The proposed Islander East pipeline, designed to carry natural gas 45 miles from Connecticut to Long Island, NY, was dealt a potentially fatal blow when a federal court set aside a U.S. secretary of commerce decision that had overruled Connecticut’s objections to the project.

Connecticut Attorney General Richard Blumenthal and Department of Environmental Protection (DEP) Commissioner Gina McCarthy said last Monday that the U.S. District Court in Bridgeport, CT, had set aside the commerce secretary’s decision, calling it “arbitrary and capricious.” Federal Judge Stefan R. Underhill said the commerce secretary “failed to address an important aspect of [Connecticut’s] problem” and “effectively ignored the adverse effects on oysters” when ruling that shellfish damage would be temporary.

Connecticut had said the proposed Islander East pipeline failed to comply with the state’s coastal zone management plan. The court said the secretary failed to adequately explain or support his decision with data or evidence.

Islander East, which is jointly sponsored by Spectra Energy and KeySpan, has not indicated if it will appeal the decision. According to Blumenthal, the ruling spelled the end of the proposal.

“This powerful and profoundly important decision should effectively kill Islander East,” Blumenthal said. “The outcome confirms our essential point that the commerce secretary disregarded both hard facts and evidence in his illegal decision. For now — and hopefully forever — this decision means that we have conquered an environmental and economic catastrophe…If there is truly a need for natural gas on Long Island, it can come from elsewhere through a pipeline placed elsewhere, avoiding devastating harm to both environmental and consumer interests.”

The $180 million pipeline project, if built, initially would deliver 285,000 Dth/d of gas from New Haven, CT, across Long Island Sound to Suffolk County near Yaphank, NY, with a lateral to be constructed to Calverton, NY. Additionally, Algonquin Gas Transmission, a subsidiary of Spectra Energy, would loop about 13.7 miles of existing pipeline in Connecticut and add a new compressor station in Cheshire, CT. As a result of these upgrades in Connecticut, Algonquin would interconnect with Islander East. Approximately 22 miles of the pipeline would be built on the floor of Long Island Sound.

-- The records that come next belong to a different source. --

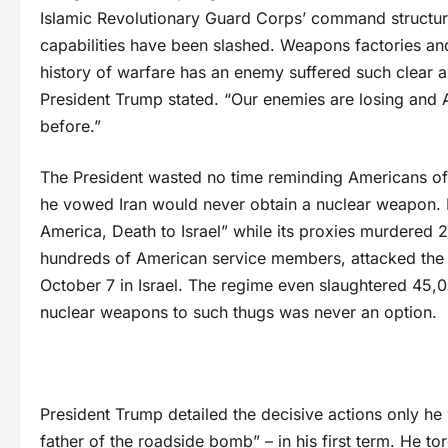
Islamic Revolutionary Guard Corps’ command structure
capabilities have been slashed. Weapons factories and
history of warfare has an enemy suffered such clear a
President Trump stated. “Our enemies are losing and
before.”
The President wasted no time reminding Americans of t
he vowed Iran would never obtain a nuclear weapon. F
America, Death to Israel” while its proxies murdered 
hundreds of American service members, attacked the U
October 7 in Israel. The regime even slaughtered 45,00
nuclear weapons to such thugs was never an option.
President Trump detailed the decisive actions only he
father of the roadside bomb” – in his first term. He t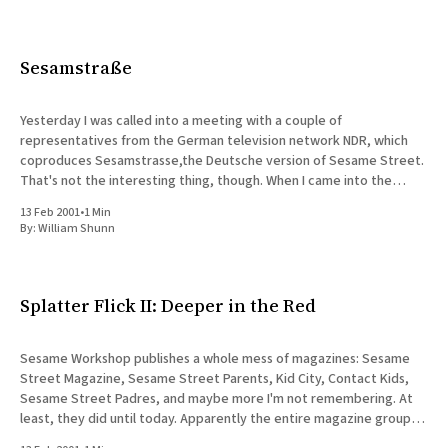
Sesamstraße
Yesterday I was called into a meeting with a couple of
representatives from the German television network NDR, which
coproduces Sesamstrasse,the Deutsche version of Sesame Street.
That's not the interesting thing, though. When I came into the
meeting, I was introduced as the senior developer for the
13 Feb 2001
•
1 Min
By:
William Shunn
Splatter Flick II: Deeper in the Red
Sesame Workshop publishes a whole mess of magazines: Sesame
Street Magazine, Sesame Street Parents, Kid City, Contact Kids,
Sesame Street Padres, and maybe more I'm not remembering. At
least, they did until today. Apparently the entire magazine group,
including the ad sales people who work with Online, are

The Islander East pipeline proposal has been at the center of a lengthy and labyrinthine legal dispute since it was first approved by the Federal Energy Regulatory Commission (FERC) in September 2002 (see NGI, Sept. 23, 2002). The state of Connecticut initially interrupted the Islander East project by claiming that it was inconsistent with its Coastal Zone Management Act statute, which gives states the right to block projects that they view as detrimental to their coastal areas. But former Commerce Department Secretary Donald Evans in May 2004 overturned the state’s decision (see NGI, May 10, 2004).

In March, Islander East seemed to have won a key victory when the U.S. District Court of New Haven rejected arguments by Connecticut’s attorney general, the state Department of Environmental Protection (DEP) and the Town of Branford, CT, ruling that the proposed natural gas pipeline did not require a state permit (see NGI, April 2). Since the project had already been approved by the Federal Energy Regulatory Commission, the court said the FERC certificate superseded the state permitting requirement.

A required water permit has been denied twice by DEP. Islander East’s appeal of the second denial is pending decision in the U.S. Court of Appeals for the Second Circuit.

Islander East previously challenged the DEP decision in state Superior Court in Hartford, CT, where the case had languished. The Energy Policy Act of 2005 (EPAct), however, gave interstate pipelines the power for the first time to seek recourse in the federal courts when states oppose FERC-approved projects and refuse to issue permits. Islander East was the first energy-related company to file a court challenge based on language contained in EPAct.

Blumenthal’s office has also fought against the proposed Broadwater Energy LLC LNG (liquefied natural gas) project. Broadwater Energy is seeking permission to occupy land and anchor its LNG facility in the middle of Long Island Sound in New York waters, just short of the Connecticut line. The proposed offshore terminal would include a floating storage and regasification unit with an average sendout capacity of 1 Bcf/d and peak sendout of 1.25 Bcf/d. FERC last year issued Broadwater a favorable draft environmental impact statement, concluding that the proposed $700 million facility would not cause major environmental impacts (see NGI, Nov. 27, 2006). In April, Blumenthal called on New York state regulators to reject a permit for the controversial deepwater LNG terminal (see NGI, April 30).